Devi, P., Singh, S., Dutta, B., Manna, K., D'Souza, S. W., Ikeda, Y., et al. (2018). Adaptive modulation in the Ni2Mn1.4In0.6 magnetic shape-memory Heusler alloy. Physical Review B, 97(22): 224102, pp. 1-6. doi:10.1103/PhysRevB.97.224102.


Cite as: http://hdl.handle.net/21.11116/0000-0001-9403-4
Abstract
The origin of incommensurate structural modulation in Ni-Mn based Heusler-type magnetic shape-memory alloys (MSMAs) is still an unresolved issue in spite of intense focus on it due to its role in the magnetic field induced ultrahigh strains. In the archetypal MSMA Ni2MnGa, the observation of "nonuniform displacement" of atoms from their mean positions in the modulated martensite phase, premartensite phase, and charge density wave as well as the presence of phason broadening of satellite peaks has been taken in support of the electronic instability model linked with a soft acoustic phonon. We present here results of a combined high-resolution synchrotron x-ray powder diffraction (SXRPD) and neutron powder diffraction (NPD) study on Ni2Mn1.4In0.6 using a (3+1)D superspace group approach, which reveals not only uniform atomic displacements in the modulated structure of the martensite phase with physically acceptable ordered magnetic moments in the antiferromagnetic phase at low temperatures, but also the absence of any premartensite phase and phason broadening of the satellite peaks.
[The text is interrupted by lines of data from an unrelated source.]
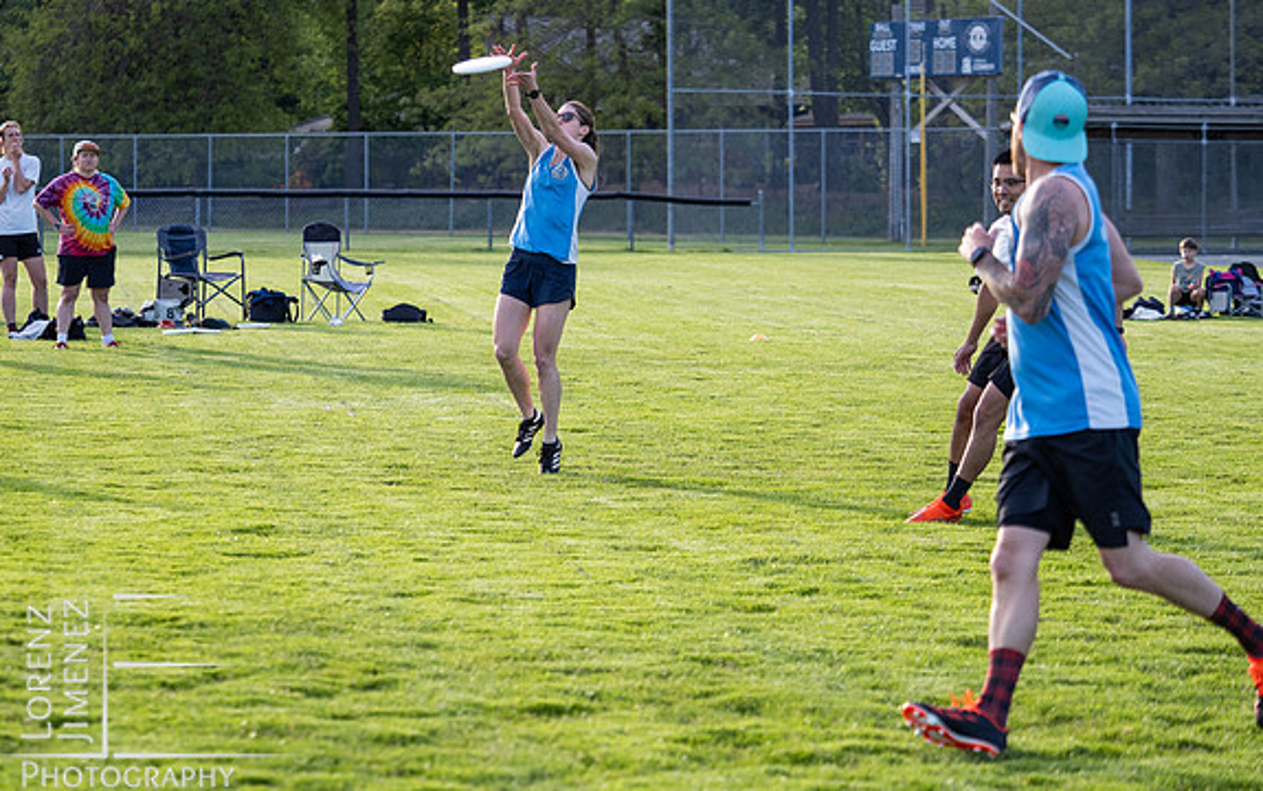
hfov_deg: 13.4
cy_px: 355
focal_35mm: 156
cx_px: 628
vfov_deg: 8.4
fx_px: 5372
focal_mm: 73
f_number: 2.8
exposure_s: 1/1000
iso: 320
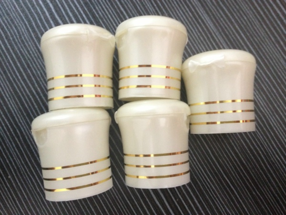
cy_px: 108
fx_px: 289
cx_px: 143
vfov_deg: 40.7
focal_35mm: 35
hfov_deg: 52.6
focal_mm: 4.28
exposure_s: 1/15
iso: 400
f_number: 2.4
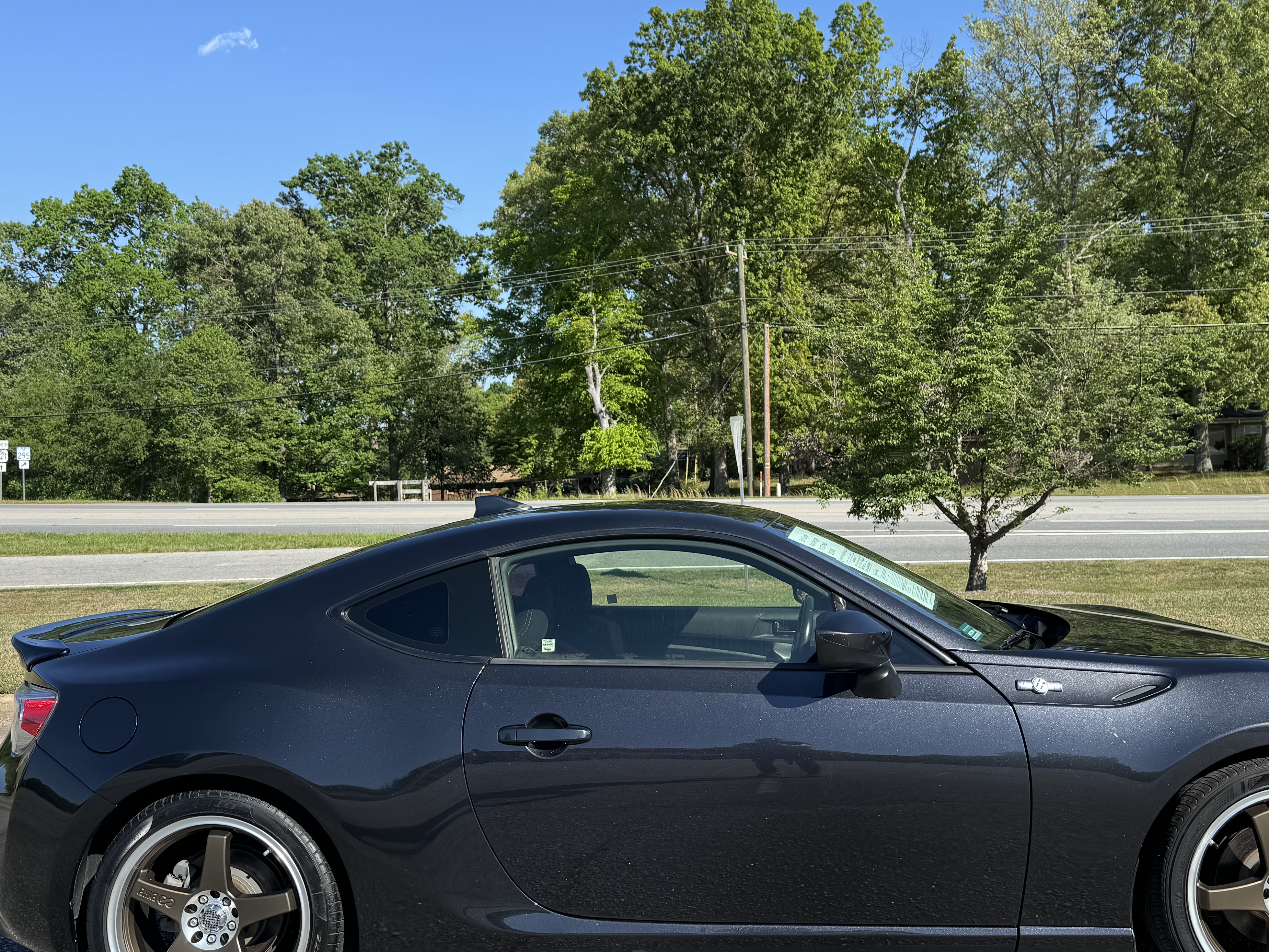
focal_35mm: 35
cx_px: 686
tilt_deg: +0.1
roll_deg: +2.2
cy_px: 431
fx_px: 1283
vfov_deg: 40.7
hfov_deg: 52.6
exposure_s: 1/2604
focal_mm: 6.76
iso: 80
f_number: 1.78
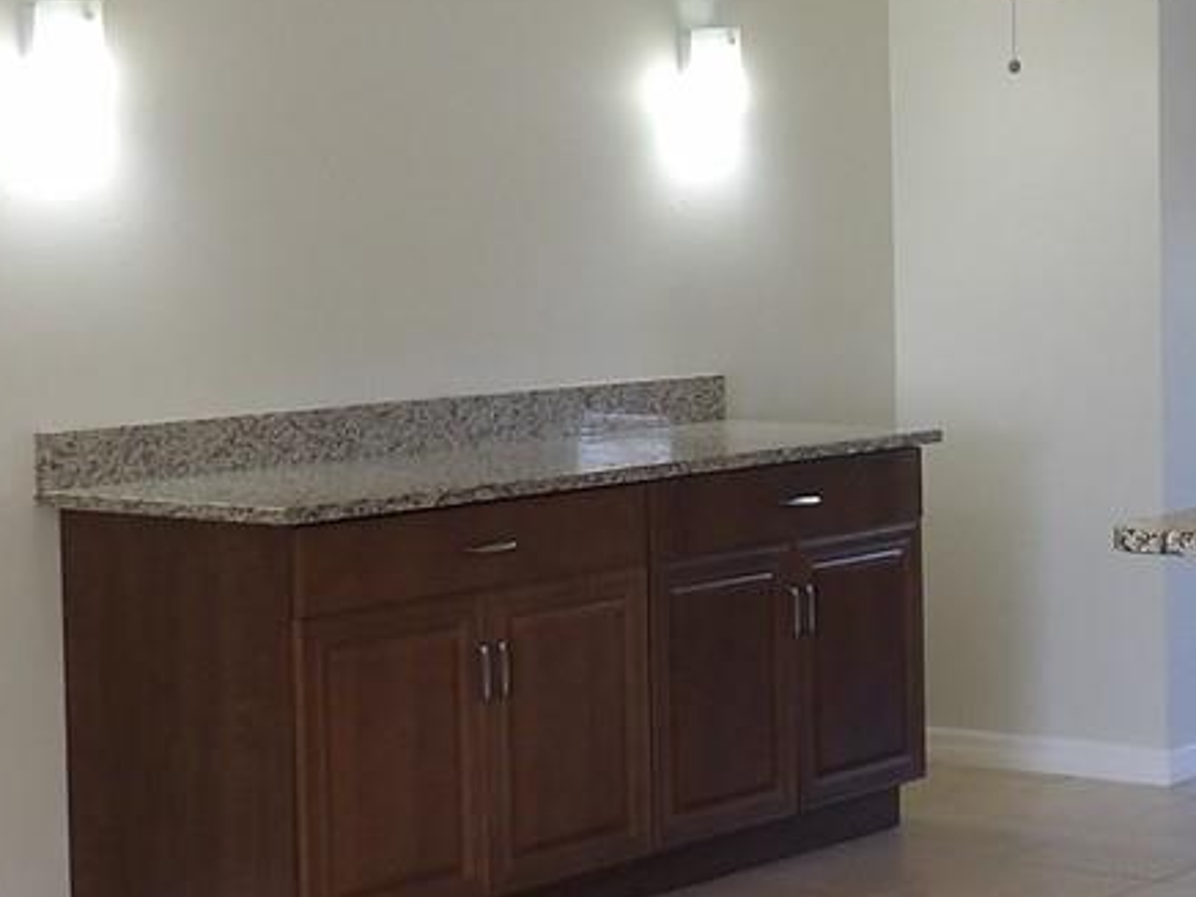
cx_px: 1328
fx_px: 3040
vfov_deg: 16.8
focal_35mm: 88
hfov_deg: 21.1
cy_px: 398
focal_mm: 4.3
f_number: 3.2
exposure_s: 1/33
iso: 119
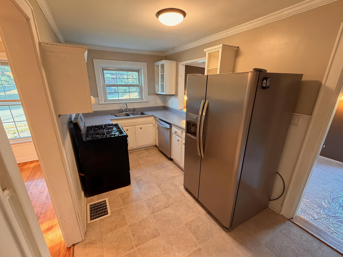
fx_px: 149
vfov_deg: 81.7
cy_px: 134
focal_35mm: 15
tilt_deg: -18.6
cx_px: 168
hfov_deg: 98.2
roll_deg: -0.2
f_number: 2.2
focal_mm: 2.22
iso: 320
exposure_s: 1/60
Our HRTEM studies and first-principles calculations of the ground state also support uniform atomic displacements predicted by powder diffraction studies. All these observations suggest that the structural modulation in the martensite phase of Ni(2)Mn(1.4)In(0.6 )MSMA can be explained in terms of the adaptive phase model. The present study underlines the importance of superspace group analysis using complementary SXRPD and NPD in understanding the physics of the origin of modulation as well as the magnetic and the modulated ground states of the Heusler-type MSMAs. Our work also highlights the fact that the mechanism responsible for the origin of modulated structure in different Ni-Mn based MSMAs may not be universal and it must be investigated thoroughly in different alloy compositions.